* [Document excerpt]:
++++++++++++++++++++

# Convert video files to DVD



## Liz1990 (Apr 7, 2012)

I am looking for a program to convert video files of _any_ format to DVD discs (with menu subtitles etc.).

I am looking for either a paid program or freeware.

What I am looking for is a program that has better video and sound results than ConvertXtoDVD (that's the one I already have).

I do not know if this is the correct section for this thread, so I am sorry for any inconvenience caused.


----------



## JimE (Apr 16, 2009)

It's always been easier (in my eyes anyway), to simply invest in hardware that can natively play the files. It saves the time and effort used to create DVD's. It's also cheaper in the long run.

In any case, you need to keep two things in mind. First, there isn't a single tool that supports "any" format. And those that try to support all formats, have to make sacrifices in quality to keep the program functional. Second, "all in one" solutions are notorious for not allowing user control and for having quality issues (related to the first issue noted above).

As for as "all in one" tools go, ConvertXtoDVD is one of the highest rated. If you want higher quality and/or more user control you will want to look at more limited tools or spend the money on a full function DVD Authoring App. 

Keep in mind, that the problem may not be the tool. Quality will NOT be better than the original file. And each time a file is converted to a different format, the quality is reduced. This is especially noticeable when you are dealing with files that are already low resolution/quality. This is another reason to simply get a player that supports the files directly.

++++++++++++++++++++

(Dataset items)
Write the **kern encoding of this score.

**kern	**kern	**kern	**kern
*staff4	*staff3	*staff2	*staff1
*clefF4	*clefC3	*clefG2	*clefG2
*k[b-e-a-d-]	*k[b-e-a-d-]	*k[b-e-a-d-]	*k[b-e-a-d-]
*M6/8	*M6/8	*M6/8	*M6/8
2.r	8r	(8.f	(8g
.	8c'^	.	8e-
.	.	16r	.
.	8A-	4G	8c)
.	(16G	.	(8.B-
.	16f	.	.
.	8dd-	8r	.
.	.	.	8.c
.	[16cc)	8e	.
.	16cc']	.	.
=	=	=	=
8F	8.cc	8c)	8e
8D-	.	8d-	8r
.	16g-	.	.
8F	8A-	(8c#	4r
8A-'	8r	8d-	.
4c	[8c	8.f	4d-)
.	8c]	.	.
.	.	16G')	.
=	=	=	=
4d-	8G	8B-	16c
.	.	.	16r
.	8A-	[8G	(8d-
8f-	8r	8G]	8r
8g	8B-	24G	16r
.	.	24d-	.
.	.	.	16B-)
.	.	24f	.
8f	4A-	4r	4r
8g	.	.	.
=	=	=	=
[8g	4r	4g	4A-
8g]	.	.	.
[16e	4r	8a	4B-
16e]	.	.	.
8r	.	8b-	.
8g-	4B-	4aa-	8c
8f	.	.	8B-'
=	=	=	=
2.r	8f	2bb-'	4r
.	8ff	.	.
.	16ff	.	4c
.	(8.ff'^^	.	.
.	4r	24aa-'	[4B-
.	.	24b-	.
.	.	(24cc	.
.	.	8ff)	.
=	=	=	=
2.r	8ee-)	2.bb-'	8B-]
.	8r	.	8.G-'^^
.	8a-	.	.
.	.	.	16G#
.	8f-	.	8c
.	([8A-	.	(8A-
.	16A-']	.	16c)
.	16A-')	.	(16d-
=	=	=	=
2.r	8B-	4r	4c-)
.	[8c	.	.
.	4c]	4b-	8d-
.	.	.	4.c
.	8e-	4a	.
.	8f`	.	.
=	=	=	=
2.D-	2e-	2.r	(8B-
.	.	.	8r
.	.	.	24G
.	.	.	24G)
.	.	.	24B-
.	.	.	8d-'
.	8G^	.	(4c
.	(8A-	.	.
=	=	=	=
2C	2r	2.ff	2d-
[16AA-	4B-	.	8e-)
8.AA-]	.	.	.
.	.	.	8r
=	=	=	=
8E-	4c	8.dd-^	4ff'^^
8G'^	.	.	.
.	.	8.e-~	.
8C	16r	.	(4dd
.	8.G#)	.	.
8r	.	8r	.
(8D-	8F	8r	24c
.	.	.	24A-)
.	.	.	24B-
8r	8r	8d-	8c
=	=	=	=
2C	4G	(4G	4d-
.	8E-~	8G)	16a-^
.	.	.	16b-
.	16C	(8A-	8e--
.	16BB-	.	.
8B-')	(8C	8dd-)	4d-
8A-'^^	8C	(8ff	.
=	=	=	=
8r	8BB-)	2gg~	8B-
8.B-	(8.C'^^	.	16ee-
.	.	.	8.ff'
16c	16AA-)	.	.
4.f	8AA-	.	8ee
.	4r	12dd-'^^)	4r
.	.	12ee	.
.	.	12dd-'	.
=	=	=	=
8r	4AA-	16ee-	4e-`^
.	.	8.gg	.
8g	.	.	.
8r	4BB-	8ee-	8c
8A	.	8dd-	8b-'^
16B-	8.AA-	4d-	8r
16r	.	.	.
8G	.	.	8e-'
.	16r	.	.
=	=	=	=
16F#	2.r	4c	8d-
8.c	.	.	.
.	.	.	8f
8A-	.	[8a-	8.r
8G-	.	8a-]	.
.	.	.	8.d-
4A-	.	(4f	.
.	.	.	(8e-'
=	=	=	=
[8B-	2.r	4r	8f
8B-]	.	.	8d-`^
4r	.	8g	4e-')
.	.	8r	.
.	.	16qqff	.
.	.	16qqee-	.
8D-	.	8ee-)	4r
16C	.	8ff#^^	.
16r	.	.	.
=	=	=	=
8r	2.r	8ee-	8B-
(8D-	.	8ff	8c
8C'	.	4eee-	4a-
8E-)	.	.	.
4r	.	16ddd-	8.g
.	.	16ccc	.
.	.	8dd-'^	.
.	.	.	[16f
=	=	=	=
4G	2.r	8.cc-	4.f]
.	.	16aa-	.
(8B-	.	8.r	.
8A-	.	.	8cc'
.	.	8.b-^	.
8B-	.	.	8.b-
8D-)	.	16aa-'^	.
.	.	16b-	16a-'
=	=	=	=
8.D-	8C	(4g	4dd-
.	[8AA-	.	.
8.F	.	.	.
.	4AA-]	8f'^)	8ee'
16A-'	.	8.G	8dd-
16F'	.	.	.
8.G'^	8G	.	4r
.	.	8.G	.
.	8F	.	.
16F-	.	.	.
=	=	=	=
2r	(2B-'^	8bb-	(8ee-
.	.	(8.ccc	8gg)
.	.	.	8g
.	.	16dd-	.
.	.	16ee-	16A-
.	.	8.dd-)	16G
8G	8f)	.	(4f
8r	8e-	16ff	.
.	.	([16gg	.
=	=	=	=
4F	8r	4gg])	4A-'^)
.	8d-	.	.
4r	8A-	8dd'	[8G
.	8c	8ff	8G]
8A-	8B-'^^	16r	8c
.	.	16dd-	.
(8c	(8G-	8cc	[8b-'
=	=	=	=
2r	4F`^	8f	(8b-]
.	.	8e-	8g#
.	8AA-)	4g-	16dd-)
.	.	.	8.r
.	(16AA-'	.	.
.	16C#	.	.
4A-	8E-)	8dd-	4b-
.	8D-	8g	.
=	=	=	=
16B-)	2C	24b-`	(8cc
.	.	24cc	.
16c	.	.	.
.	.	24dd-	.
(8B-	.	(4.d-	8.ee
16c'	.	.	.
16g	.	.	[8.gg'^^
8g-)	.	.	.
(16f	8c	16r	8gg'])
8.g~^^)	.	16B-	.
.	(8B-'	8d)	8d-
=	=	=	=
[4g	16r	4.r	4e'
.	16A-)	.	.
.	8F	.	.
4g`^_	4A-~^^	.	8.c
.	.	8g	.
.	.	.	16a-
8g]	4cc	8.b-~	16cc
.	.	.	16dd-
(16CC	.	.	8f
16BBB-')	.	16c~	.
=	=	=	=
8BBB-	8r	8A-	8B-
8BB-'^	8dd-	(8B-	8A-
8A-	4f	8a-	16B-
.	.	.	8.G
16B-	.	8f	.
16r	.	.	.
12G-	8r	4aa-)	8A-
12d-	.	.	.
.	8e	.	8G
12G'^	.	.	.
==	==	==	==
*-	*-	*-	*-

++++++++++++++++++++

* [Problems to solve]:
1 > From the thread on converting video files to DVD, list every reason the reply by JimE gives for getting hardware that plays the files directly instead of creating DVDs.
2 > Resume the thread on converting video files to DVD from the point where it stops.

* [Answers to the exercises]:
1 >
- It saves the time and effort used to create DVDs.
- It is cheaper in the long run.
- Each conversion to a different format reduces quality, and the result will not be better than the original file.

2 >
All in One tools> All In One DVD Converters - VideoHelp.com Downloads
Authoring software> Authoring (DVD) - VideoHelp.com Downloads


----------



## Liz1990 (Apr 7, 2012)

Dogg said:


> This is another reason to simply get a player that supports the files directly.


What do you mean by this? Are there devices that play video files on the TV?

Thanks a lot for the reply!


----------



## JimE (Apr 16, 2009)

Liz1990 said:


> What do you mean by this? Are there devices that play video files on the TV?
> 
> Thanks a lot for the reply!


There have been for years. Any Divx certified DVD player (the last 8 years or so) can play files without need for conversion to DVD. Now there are numerous devices that have hardware support for file playback: DVD Players, TV's, xBox, PS3, or standalone devices such as the WD TV Live.


----------



## Liz1990 (Apr 7, 2012)

Ok.

I tried plugging my external HDD to the USB port of my TV and play a movie file. But the video was too dark and too small (i am using a 24 inch Sony TV). Any suggestions? The movie was a DVDRip. Maybe if i used a BRRip things would be better?


----------



## JimE (Apr 16, 2009)

It would depend on the how the file was created. A "RIP" is basically two parts. First, the data has to be removed (ie: RIPped) from the DVD. Second, it has to be converted into a video format.

The first part, does not alter the data. You have the same data on your HDD that was on the disc. So if the video is different from the original, it was changed during the conversion process. Use a different tool for the conversion and/or choose a different output format.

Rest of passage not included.